Yesterday, September 15, 2009, the Geneva Initiative released its long-awaited Annexes to its Model Israeli-Palestinian Peace Agreement. Among the various annexes was one pertaining to water. While not the most legally artful agreement, the accord is a remarkable and positive development in the pursuit of peace between the two peoples.
Among the more interesting points is the recognition by both parties that they both possess rights to water in water resources that traverse their political boundaries. This includes the Mountain aquifer and its various sub-basins, the Coastal Aquifer, the Jordan River, and the Dead Sea. This point has been a particularly important issue for the Palestinians who strive for nationhood and the respect due a sovereign people. A related and equally crucial issue for the Palestinians is the acknowledgment in the accord by Israel that a “just and rightful” allocation of water between the two peoples requires a “re-division” of shared water resources in favor of the Palestinians. The Palestinians have long claimed that Israel has taken more than its fair share and ignored the Palestinians’ rights to the water in the region.

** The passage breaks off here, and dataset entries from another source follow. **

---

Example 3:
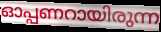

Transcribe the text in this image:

ഓപ്പണറായിരുന്ന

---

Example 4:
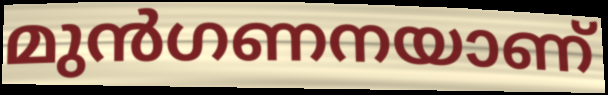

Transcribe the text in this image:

മുൻഗണനയാണ്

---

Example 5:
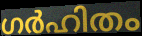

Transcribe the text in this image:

ഗർഹിതം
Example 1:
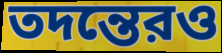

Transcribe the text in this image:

তদন্তেরও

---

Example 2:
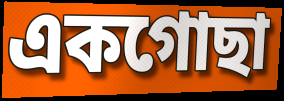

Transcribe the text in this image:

একগোছা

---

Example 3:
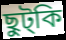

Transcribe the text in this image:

ছুট্কি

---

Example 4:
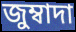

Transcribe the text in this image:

জুম্বাদা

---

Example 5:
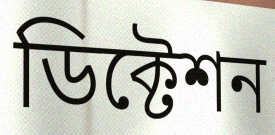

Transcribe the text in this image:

ডিক্টেশন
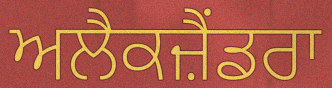
ਅਲੈਕਜ਼ੈਂਡਰਾ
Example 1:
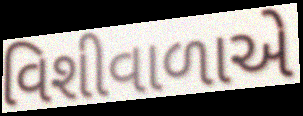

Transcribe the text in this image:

વિશીવાળાએ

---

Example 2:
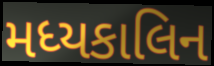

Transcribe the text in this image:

મધ્યકાલિન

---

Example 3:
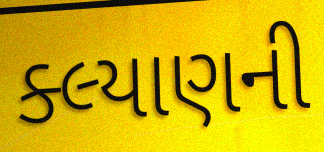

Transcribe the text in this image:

ક્લ્યાણની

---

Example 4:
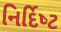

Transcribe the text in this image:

નિર્દિષ્‍ટ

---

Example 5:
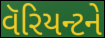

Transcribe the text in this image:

વૅરિયન્ટને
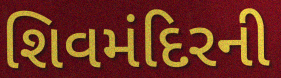
શિવમંદિરની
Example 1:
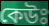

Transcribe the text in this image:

কেউঃ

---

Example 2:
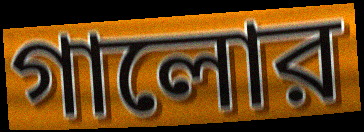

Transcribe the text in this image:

গালোর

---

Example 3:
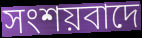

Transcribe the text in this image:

সংশয়বাদে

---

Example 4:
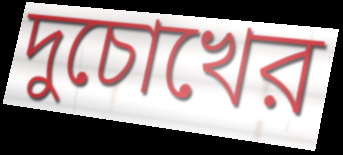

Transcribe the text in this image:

দুচোখের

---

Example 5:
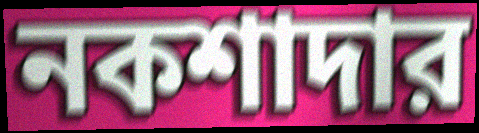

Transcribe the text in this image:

নকশাদার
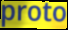
proto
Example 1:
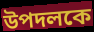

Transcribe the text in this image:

উপদলকে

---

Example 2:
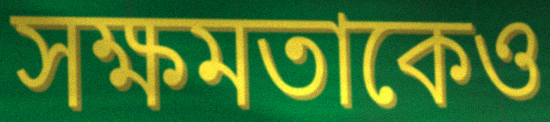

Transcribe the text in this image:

সক্ষমতাকেও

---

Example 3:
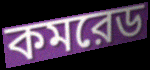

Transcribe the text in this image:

কমরেড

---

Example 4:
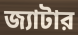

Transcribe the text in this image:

জ্যাটার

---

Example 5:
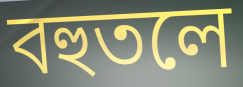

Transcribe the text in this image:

বহুতলে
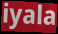
iyala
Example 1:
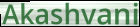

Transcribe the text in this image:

Akashvani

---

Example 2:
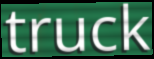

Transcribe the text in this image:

truck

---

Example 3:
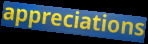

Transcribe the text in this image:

appreciations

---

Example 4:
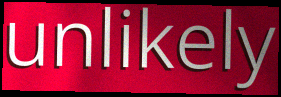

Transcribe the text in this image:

unlikely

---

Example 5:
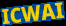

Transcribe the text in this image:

ICWAI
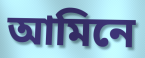
আমিনে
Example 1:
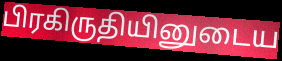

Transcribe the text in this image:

பிரகிருதியினுடைய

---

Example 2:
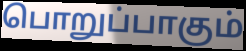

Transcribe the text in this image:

பொறுப்பாகும்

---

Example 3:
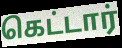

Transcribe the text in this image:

கெட்டார்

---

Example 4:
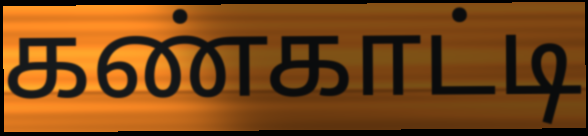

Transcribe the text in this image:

கண்காட்டி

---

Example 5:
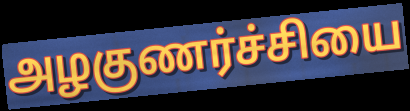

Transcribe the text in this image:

அழகுணர்ச்சியை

In response, Israel’s concerns about the contamination of its water supply are partly addressed in the provisions related to both parties’ obligation to void causing significant transboundary harm via shared waters. The definition afforded to the term “harm” in this provision is rather broad in scope and encompasses detrimental effects not only to people and property, but also to the natural environment. Israel has voiced considerable misgivings about the Palestinian’s ability to manage wastewater and other pollutants in the highlands of the West Bank (part of the presumptive Palestinian State). This region is the recharge area for the Mountain Aquifer and any inflow of pollutants (which is already occurring to some extent) threatens Israel’s water supply in the lower reaches of the aquifer below Israel proper.
One other noteworthy provision in the Water Annex is the creation of a Joint Water Commission, which in its initial stage, would have some authority to adjust water allocations between the two states in response to “significant hydrologic and climatic changes.” What this may mean in practice remains to be seen, however, the creation of a joint commission composed of three representatives from each side with a voting “neutral chairman of another nationality” suggests a serious desire to develop a fair mechanism for cooperative water management and allocation.
Although a full analysis of the annex is beyond the scope of this simple posting, it suffices to say that the accord is a positive development in the search for peace in the region. That is not to say that the Water Annex (as well as some of the others) is not fraught with problems. In fact, there are numerous inconsistencies and amalgamation of disparate concepts that will require refinement, harmonization and clarification.
Nonetheless, the document and the entire model agreement signal a willingness to compromise by both sides, at least on the part of civil society. As with all of the annexes spearheaded by the Geneva Initiative, this document is the product of negotiations by Israeli and Palestinian civil society members (rather than politicians or diplomats), every day people who were fed up with the unending stalemate at the official levels. By sidestepping the political process, they sought to avoid the rhetoric and seek a compromise in the spirit of fairness and mutual respect. Their efforts deserve recognition not only by the press, but also by their fellow citizens and elected representatives on both sides.
I must note that I had the honor of serving as one of a number of neutral advisers in the initial negotiations of what became the Water Annex. In addition, while all those involved in the development of this model water accord should be commended for their efforts, it is noteworthy that the Annex was prepared in memory of Palestinian, Dr. Fadia Daibes Murad. It is truly a fitting tribute to her efforts.